ELS-RD / transformer-deploy

Efficient, scalable and enterprise-grade CPU/GPU inference server for 🤗 Hugging Face transformer models 🚀
https://els-rd.github.io/transformer-deploy/
Apache License 2.0
1.65k stars 150 forks source link

[Question] Converting models over 2GB #138

Closed wkkautas closed 2 years ago

wkkautas commented 2 years ago

Thank you for the excellent work!

When using convert_model command in ghcr.io/els-rd/transformer-deploy:0.5.1 to convert models over 2GB, the following error occurs.
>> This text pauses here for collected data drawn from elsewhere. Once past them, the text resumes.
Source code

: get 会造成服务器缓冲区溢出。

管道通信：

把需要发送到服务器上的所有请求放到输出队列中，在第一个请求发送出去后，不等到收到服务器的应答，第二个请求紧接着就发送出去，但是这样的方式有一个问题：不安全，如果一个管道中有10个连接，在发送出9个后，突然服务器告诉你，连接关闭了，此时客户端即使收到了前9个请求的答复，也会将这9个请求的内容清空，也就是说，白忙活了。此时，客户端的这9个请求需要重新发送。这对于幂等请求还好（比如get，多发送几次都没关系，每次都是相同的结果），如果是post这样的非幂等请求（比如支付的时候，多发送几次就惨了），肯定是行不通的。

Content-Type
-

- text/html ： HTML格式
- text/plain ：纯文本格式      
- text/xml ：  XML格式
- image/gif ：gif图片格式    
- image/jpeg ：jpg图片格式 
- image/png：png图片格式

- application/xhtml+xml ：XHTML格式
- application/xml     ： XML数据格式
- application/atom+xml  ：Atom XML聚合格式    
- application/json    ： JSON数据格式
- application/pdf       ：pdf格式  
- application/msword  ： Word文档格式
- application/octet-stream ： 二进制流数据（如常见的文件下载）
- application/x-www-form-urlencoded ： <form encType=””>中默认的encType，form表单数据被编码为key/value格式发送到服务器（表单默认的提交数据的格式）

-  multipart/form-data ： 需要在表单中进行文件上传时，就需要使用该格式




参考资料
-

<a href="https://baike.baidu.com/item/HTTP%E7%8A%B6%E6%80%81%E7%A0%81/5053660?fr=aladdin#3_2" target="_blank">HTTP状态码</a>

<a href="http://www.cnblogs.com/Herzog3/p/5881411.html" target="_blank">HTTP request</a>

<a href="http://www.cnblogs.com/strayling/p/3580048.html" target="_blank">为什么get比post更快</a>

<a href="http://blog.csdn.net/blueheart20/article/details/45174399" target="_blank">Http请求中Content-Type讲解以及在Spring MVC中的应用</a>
[09/13/2022-08:29:13] [TRT] [E] onnx2trt_utils.cpp:741: Size mismatch when importing initializer: roberta.embeddings.word_embeddings.weight. Expected size: 0 , actual size: 1024008192

Though editing following line to set load_external_data=True solves this error, is it right workaround?

https://github.com/ELS-RD/transformer-deploy/blob/cc781dbe925cccdc309e0a96501dc20b979b4627/src/transformer_deploy/backends/pytorch_utils.py#L168

Thanks,

ayoub-louati commented 2 years ago

@wkkautas Yes, that's what we should do for large models > 2 Gb (we should set the load_external_data to True). Thank you for this issue.

ayoub-louati commented 2 years ago

@wkkautas can you please put the name of the model that you were testing and you got this error ?

wkkautas commented 2 years ago

Thank you for the confirmation and fix! I was using xlm-roberta-large.